§ **Consigne A**
Pour chacune des affirmations suivantes, dites si elle est conforme à l'extrait en répondant oui ou non, et citez à l'identique les mots de l'extrait qui le montrent. (i) Selon la personne qui parle, ce Groupe a changé sa vie. (ii) Elle garde plus en mémoire les grands chevaux que les grandes victoires. (iii) Depuis le 1er juillet, elle porte en priorité la casaque blanche.
§ **Consigne B**
Recopiez le passage de l'extrait qui va de « Non. Ce Groupe » à « l’animal fait l’homme. ».

§ **Extrait source**
Non. Ce Groupe ne change pas ma vie. Je retiens davantage les grands chevaux que les grandes victoires. Les plus beaux succès, ce sont ceux que tu « voles », avec de « petits » chevaux, dans de « petites » courses, comme à Pau, quand il fait – 15°, que tu es à 40/1, et que tu inventes un truc, te faufiles dans un trou de souris… Là, en passant le poteau, tu as le droit de te prendre, pendant quelques secondes fantastiques, pour un magicien… Perdre en route tes adversaires, quand tu es assis sur Frankel, même si c’est extraordinaire et quel samedi avons-nous vécu !, est, paradoxalement, moins difficile. Il ne faut jamais oublier, dans notre métier, que l’animal fait l’homme.

Votre actualité ?

Que tout continue ! L’an passé, j’avais un contrat de deuxième monte, derrière Christophe-Patrice Lemaire, pour Gérard Augustin-Normand, un propriétaire que j’apprécie particulièrement, et, depuis le 1er juillet, je revêts la casaque blanche en priorité… C’est valorisant. Comme, sincèrement, j’aime la personne, je ne pouvais rêver mieux.

(Données)
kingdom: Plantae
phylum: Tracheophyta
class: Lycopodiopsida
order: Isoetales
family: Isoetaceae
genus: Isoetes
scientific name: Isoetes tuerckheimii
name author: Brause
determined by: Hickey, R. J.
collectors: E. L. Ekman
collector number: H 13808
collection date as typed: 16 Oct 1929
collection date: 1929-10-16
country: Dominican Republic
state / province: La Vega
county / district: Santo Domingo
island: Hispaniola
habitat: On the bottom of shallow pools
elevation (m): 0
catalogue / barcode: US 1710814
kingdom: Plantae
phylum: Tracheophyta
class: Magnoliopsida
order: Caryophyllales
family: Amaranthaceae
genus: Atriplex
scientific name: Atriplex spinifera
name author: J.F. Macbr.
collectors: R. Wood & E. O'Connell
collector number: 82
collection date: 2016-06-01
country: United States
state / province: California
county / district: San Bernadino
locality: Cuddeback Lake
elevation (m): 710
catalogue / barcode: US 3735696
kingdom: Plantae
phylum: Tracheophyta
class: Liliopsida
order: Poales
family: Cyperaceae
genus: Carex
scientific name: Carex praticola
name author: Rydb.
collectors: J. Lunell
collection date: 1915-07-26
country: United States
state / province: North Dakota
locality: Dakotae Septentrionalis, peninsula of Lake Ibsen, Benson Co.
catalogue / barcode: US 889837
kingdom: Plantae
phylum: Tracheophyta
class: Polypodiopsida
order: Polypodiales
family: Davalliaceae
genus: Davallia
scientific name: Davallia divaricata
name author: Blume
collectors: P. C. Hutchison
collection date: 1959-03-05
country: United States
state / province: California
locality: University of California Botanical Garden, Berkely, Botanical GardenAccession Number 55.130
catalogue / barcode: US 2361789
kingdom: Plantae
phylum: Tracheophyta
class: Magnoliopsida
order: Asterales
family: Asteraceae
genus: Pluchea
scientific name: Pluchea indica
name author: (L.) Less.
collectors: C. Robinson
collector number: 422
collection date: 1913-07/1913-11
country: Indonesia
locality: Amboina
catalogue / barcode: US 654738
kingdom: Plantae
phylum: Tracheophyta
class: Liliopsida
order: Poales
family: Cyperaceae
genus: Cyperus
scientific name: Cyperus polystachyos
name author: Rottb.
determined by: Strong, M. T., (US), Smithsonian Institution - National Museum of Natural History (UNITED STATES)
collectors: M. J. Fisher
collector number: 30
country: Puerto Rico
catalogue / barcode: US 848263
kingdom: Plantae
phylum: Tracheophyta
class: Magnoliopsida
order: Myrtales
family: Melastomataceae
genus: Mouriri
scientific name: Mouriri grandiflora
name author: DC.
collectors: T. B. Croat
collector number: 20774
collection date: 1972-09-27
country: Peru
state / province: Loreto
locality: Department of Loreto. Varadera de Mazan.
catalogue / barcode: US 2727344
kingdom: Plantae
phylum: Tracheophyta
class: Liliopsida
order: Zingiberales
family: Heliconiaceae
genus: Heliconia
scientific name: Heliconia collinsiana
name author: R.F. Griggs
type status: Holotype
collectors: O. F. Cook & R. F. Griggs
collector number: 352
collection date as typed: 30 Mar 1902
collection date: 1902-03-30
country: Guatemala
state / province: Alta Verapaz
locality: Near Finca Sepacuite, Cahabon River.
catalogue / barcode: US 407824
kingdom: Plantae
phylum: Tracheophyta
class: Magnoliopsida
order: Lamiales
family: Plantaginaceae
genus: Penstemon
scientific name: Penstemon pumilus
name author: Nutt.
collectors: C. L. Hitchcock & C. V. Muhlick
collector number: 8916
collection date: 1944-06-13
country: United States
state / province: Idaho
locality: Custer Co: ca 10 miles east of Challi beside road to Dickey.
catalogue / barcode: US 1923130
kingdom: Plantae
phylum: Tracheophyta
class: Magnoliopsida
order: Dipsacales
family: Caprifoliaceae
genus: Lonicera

§ **Réponse A**
(i) Non : « Non. Ce Groupe ne change pas ma vie. »
(ii) Oui : « Je retiens davantage les grands chevaux que les grandes victoires. »
(iii) Oui : « depuis le 1er juillet, je revêts la casaque blanche en priorité »

§ **Réponse B**
Non. Ce Groupe ne change pas ma vie. Je retiens davantage les grands chevaux que les grandes victoires. Les plus beaux succès, ce sont ceux que tu « voles », avec de « petits » chevaux, dans de « petites » courses, comme à Pau, quand il fait – 15°, que tu es à 40/1, et que tu inventes un truc, te faufiles dans un trou de souris… Là, en passant le poteau, tu as le droit de te prendre, pendant quelques secondes fantastiques, pour un magicien… Perdre en route tes adversaires, quand tu es assis sur Frankel, même si c’est extraordinaire et quel samedi avons-nous vécu !, est, paradoxalement, moins difficile. Il ne faut jamais oublier, dans notre métier, que l’animal fait l’homme.